(Collected data entries)

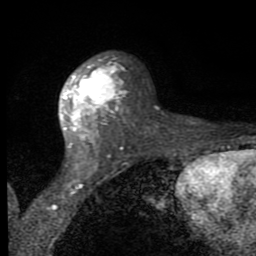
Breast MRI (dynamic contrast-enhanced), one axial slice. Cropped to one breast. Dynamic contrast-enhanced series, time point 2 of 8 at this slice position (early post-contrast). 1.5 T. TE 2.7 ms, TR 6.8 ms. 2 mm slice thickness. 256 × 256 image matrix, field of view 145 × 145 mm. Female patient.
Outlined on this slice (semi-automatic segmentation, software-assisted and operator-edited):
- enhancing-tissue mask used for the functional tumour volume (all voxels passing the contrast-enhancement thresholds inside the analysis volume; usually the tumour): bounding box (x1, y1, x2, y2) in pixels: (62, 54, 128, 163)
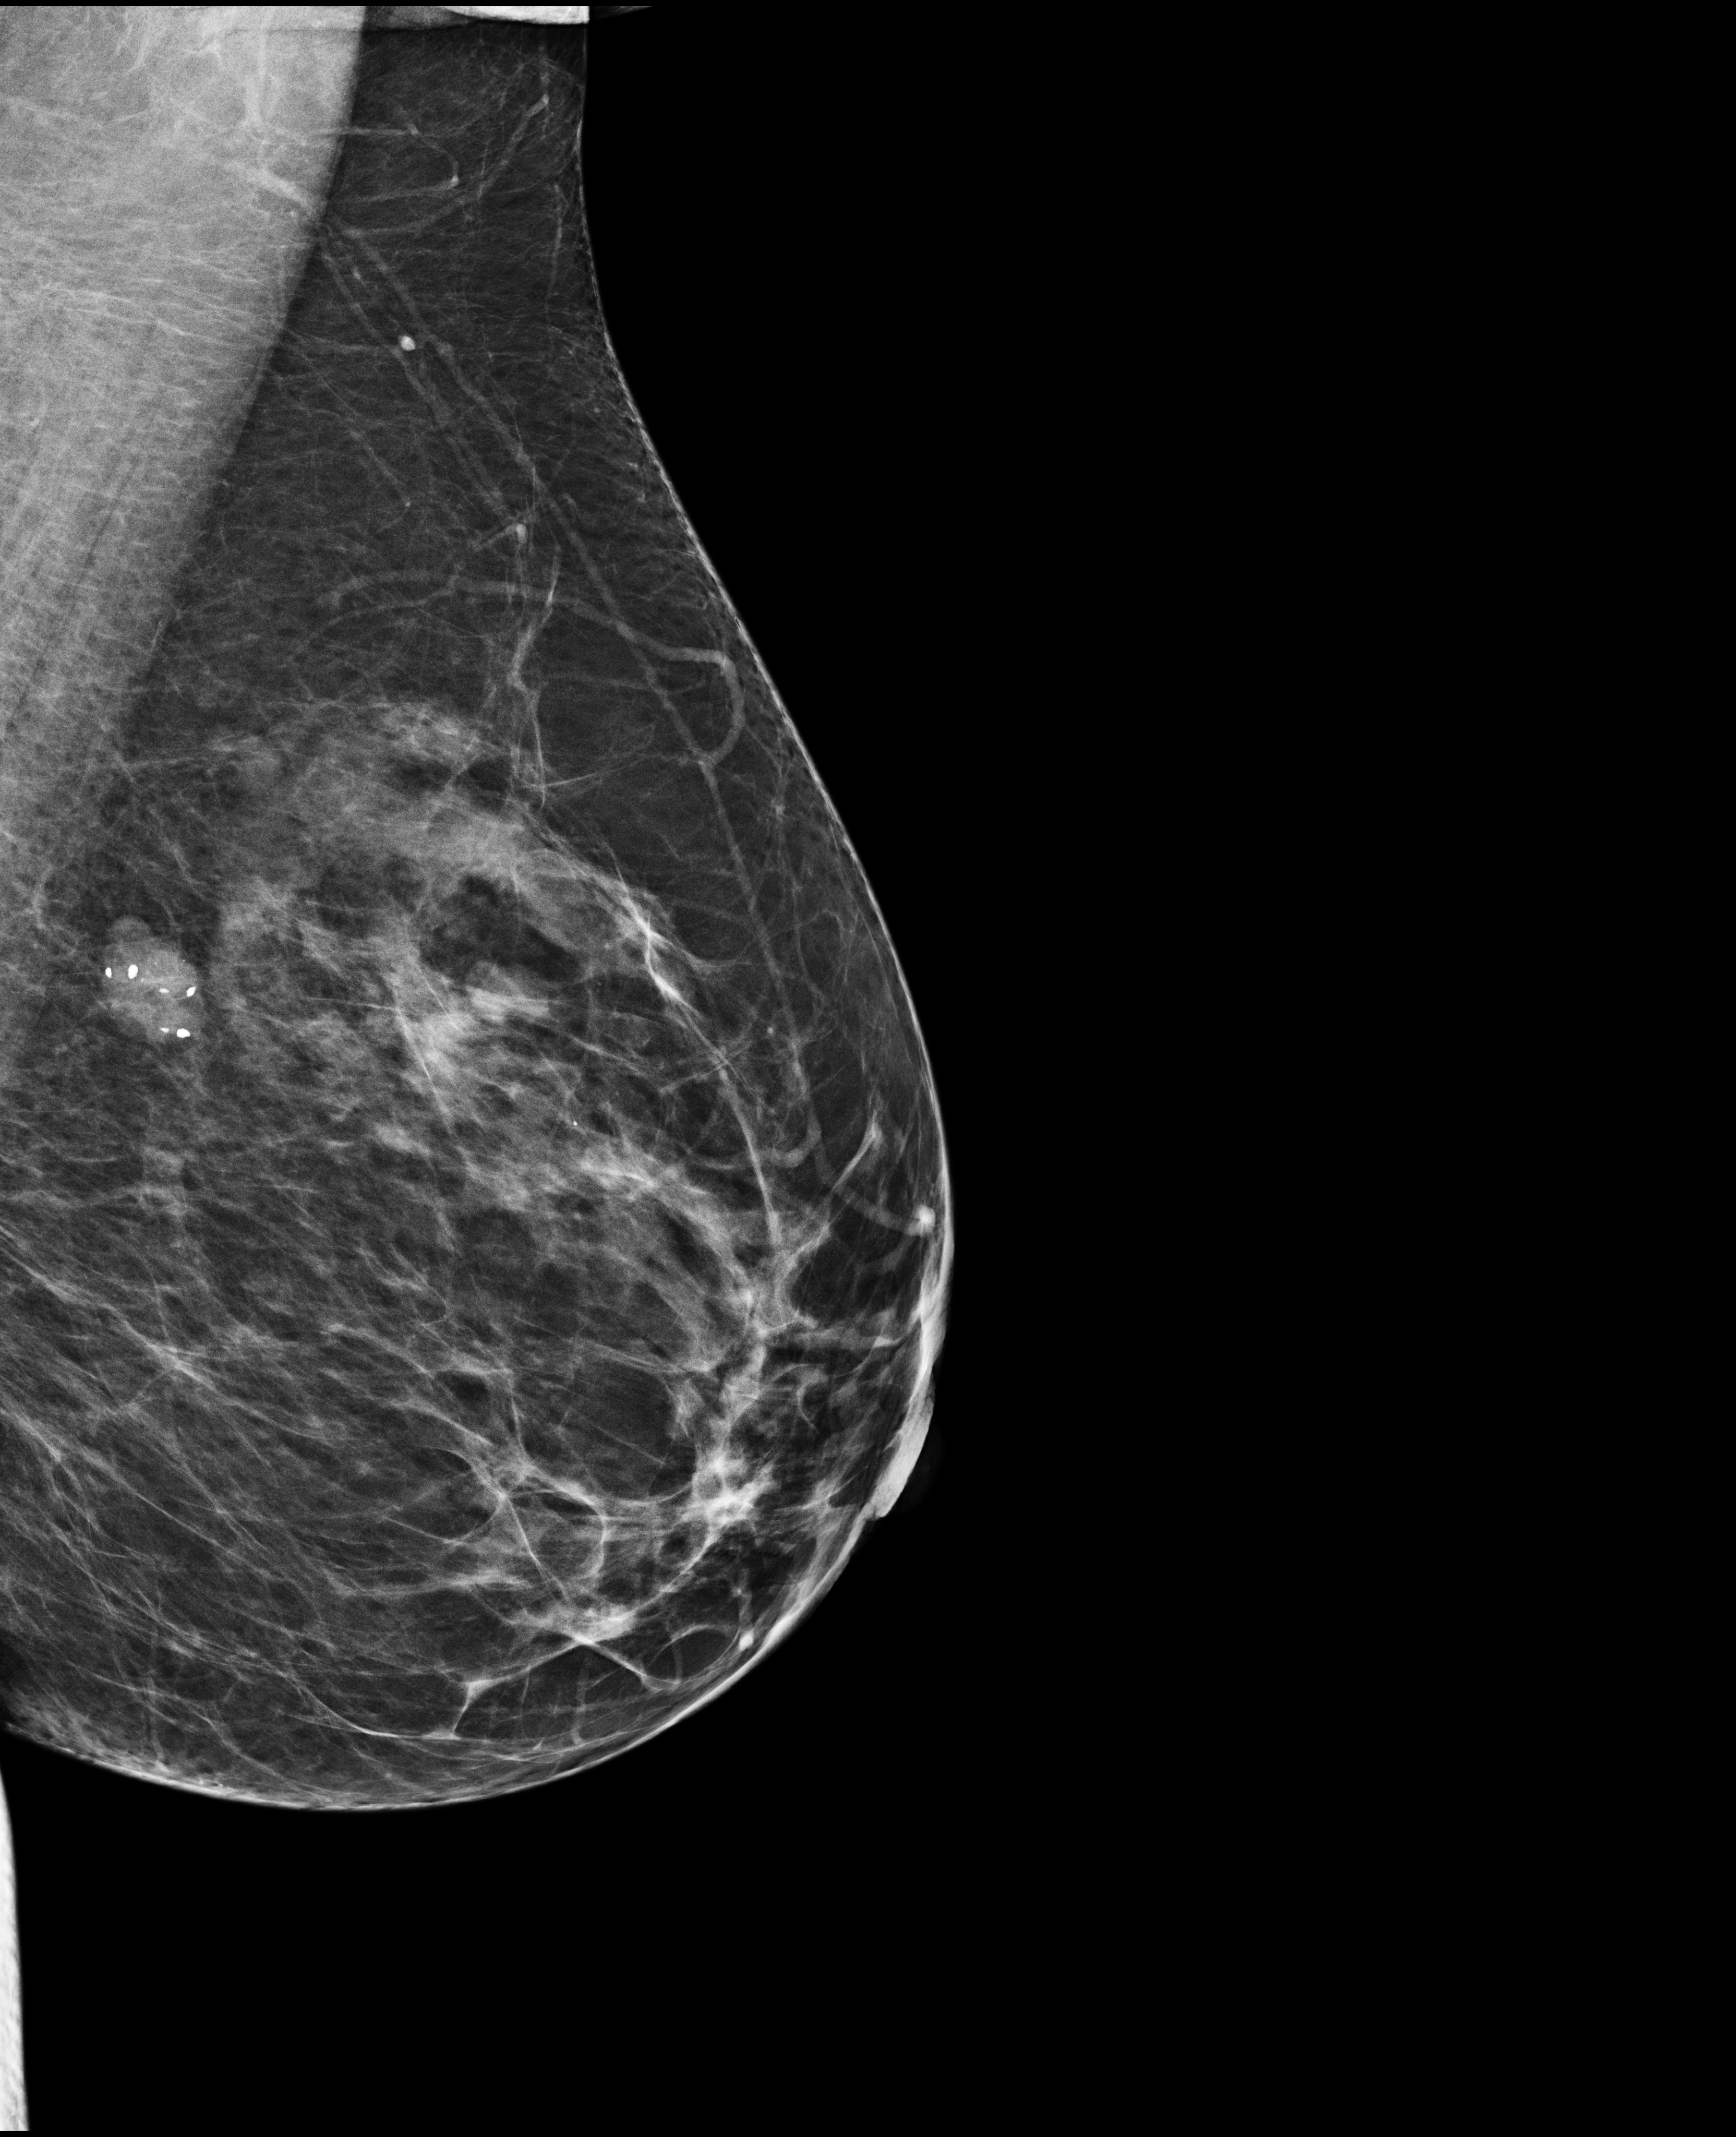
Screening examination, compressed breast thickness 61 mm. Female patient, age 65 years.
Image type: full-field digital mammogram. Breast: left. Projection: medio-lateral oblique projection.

§ PROBLEM TO SOLVE
Only the lines from where the data begins to the line with "Outlined on this", both of them included, should be reproduced word for word; no pictures.

§ SOLUTION FOR THIS TASK
Breast MRI (dynamic contrast-enhanced), one axial slice. Cropped to one breast. Dynamic contrast-enhanced series, time point 2 of 8 at this slice position (early post-contrast). 1.5 T. TE 2.7 ms, TR 6.8 ms. 2 mm slice thickness. 256 × 256 image matrix, field of view 145 × 145 mm. Female patient.
Outlined on this slice (semi-automatic segmentation, software-assisted and operator-edited):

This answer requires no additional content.